Glenn Cadrez

No. 50, 59, 51
- Position: Linebacker

Personal information
- Born: January 2, 1970 (age 56) El Centro, California, U.S.
- Listed height: 6 ft 3 in (1.91 m)
- Listed weight: 240 lb (109 kg)

Career information
- High school: Central Union (El Centro)
- College: Houston
- NFL draft: 1992: 6th round, 154th overall pick

Career history
- New York Jets (1992–1995); Denver Broncos (1995–2000); Kansas City Chiefs (2001–2002);

Awards and highlights
- 2× Super Bowl Champion (XXXII, XXXIII);

Career NFL statistics
- Tackles: 254
- Sacks: 14.5
- Interceptions: 3
- Stats at Pro Football Reference

= Glenn Cadrez =

American football player (born 1970)

Glenn E. Cadrez (born January 2, 1970) is an American former professional football player who was a linebacker for 11 seasons in the National Football League (NFL), primarily for the Denver Broncos. He played for the Broncos from 1995 to 2000 and was a starter in Super Bowl XXXIII and also played in Super Bowl XXXII, making him a two-time Super Bowl champion.

==Career==
Cadrez was the 154th overall pick in the 1992 NFL draft after playing college football for the Houston Cougars. He played for the New York Jets (1992–1995), Denver Broncos (1995–2000), and Kansas City Chiefs (2001–2002). He was named the AFC Defensive Player of the Week 10/11/98-10/17/98.

==Post-playing career==
Cadrez also hosted the Brawley, California, based sports talk show "The Saturday Morning Blitz". The focus was Major League Football with local high school football talk throughout the show. During the 3-hour broadcast, from 9 am to 12 noon, Cadrez and his co-host talked about current NFL games, highlighted the night-before high school games of the Valley, and talked to past and present NFL coaches and team members. The show ran on Saturdays beginning August through January 2003 and again in the 2004 season before Cadrez moved on to other activities. The show aired live on KROP-AM 1300 of Brawley, California.

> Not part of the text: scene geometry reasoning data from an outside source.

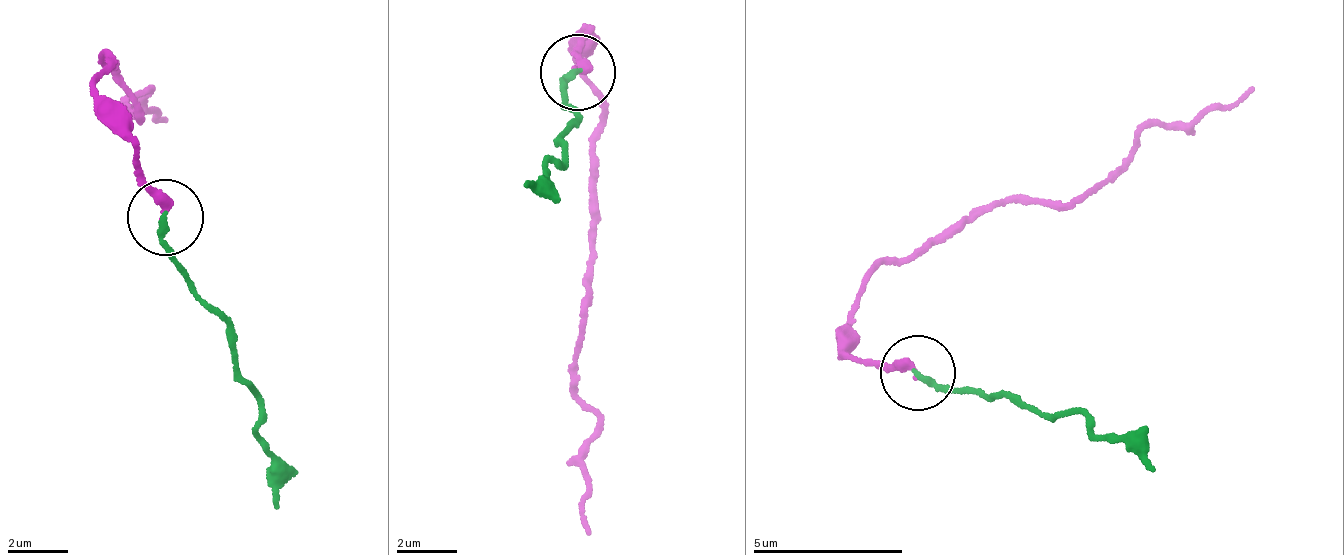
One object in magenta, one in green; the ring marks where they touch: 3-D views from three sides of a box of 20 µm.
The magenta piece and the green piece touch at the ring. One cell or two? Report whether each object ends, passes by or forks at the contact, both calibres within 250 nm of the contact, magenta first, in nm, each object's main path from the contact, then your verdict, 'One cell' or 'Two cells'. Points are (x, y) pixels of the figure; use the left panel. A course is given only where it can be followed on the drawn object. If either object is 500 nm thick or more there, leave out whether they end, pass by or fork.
At the ring magenta ends. At the ring green ends. Thickness 240 nm (magenta) against 200 nm. Course of magenta: (166, 214), (122, 137), (122, 105), (98, 87), (106, 61), (145, 118), (129, 103), (151, 93), (168, 121). Course of green: (166, 214), (178, 268), (223, 317), (253, 391), (276, 511). One cell

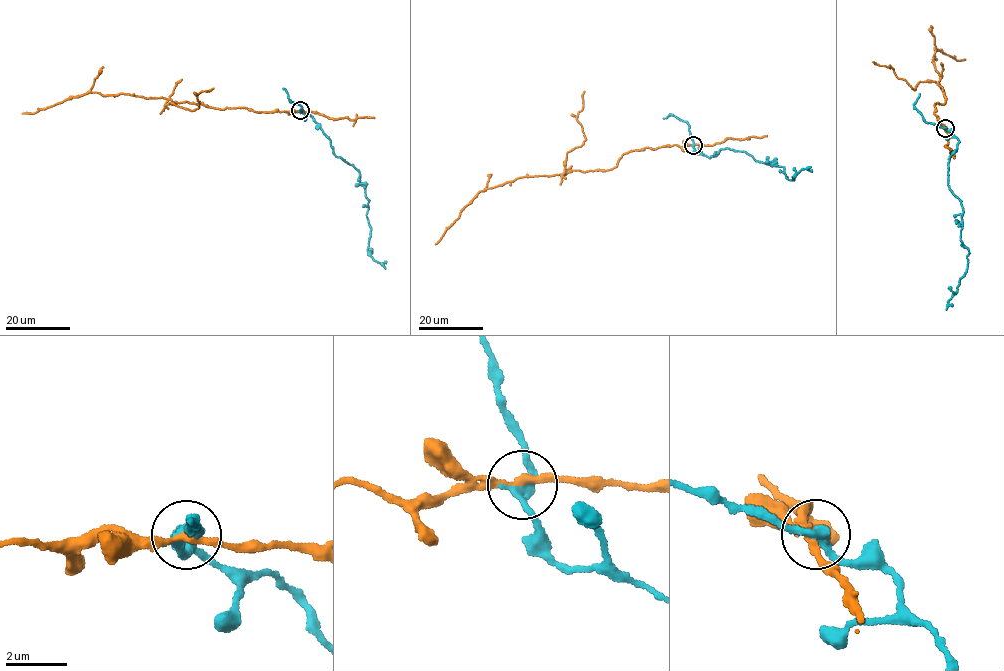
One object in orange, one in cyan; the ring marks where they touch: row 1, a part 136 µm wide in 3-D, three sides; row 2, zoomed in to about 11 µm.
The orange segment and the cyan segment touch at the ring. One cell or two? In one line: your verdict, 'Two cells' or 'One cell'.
Two cells

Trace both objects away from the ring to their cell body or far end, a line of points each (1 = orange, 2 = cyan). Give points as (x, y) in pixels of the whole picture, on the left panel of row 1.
1: (300, 111), (223, 109), (200, 103), (175, 103), (163, 97), (96, 92), (64, 100), (33, 113), (22, 113)
2: (300, 111), (312, 117), (330, 140), (332, 153), (359, 172), (368, 200), (368, 253), (377, 262), (386, 261)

After Cadrez's football career ended, he and fellow former University of Houston teammate Christopher Tuffin co-founded the horror film finance, production, and sales outfit BloodWorks.

==Personal life==
Cadrez married a woman from his home town, El Centro, California, named Betsy Burke-Cadrez, and had three children. After divorcing, he married former Baywatch star and Playboy Playmate of the Year, Brande Roderick, whom he met while playing a role in his third film Hood of Horror. They were engaged in August 2006 and married in 2007. They divorced in 2017.

Cadrez has three daughters and two sons: Tahnee Freda, Caylee, Phoebee, Keaton, and Kannon.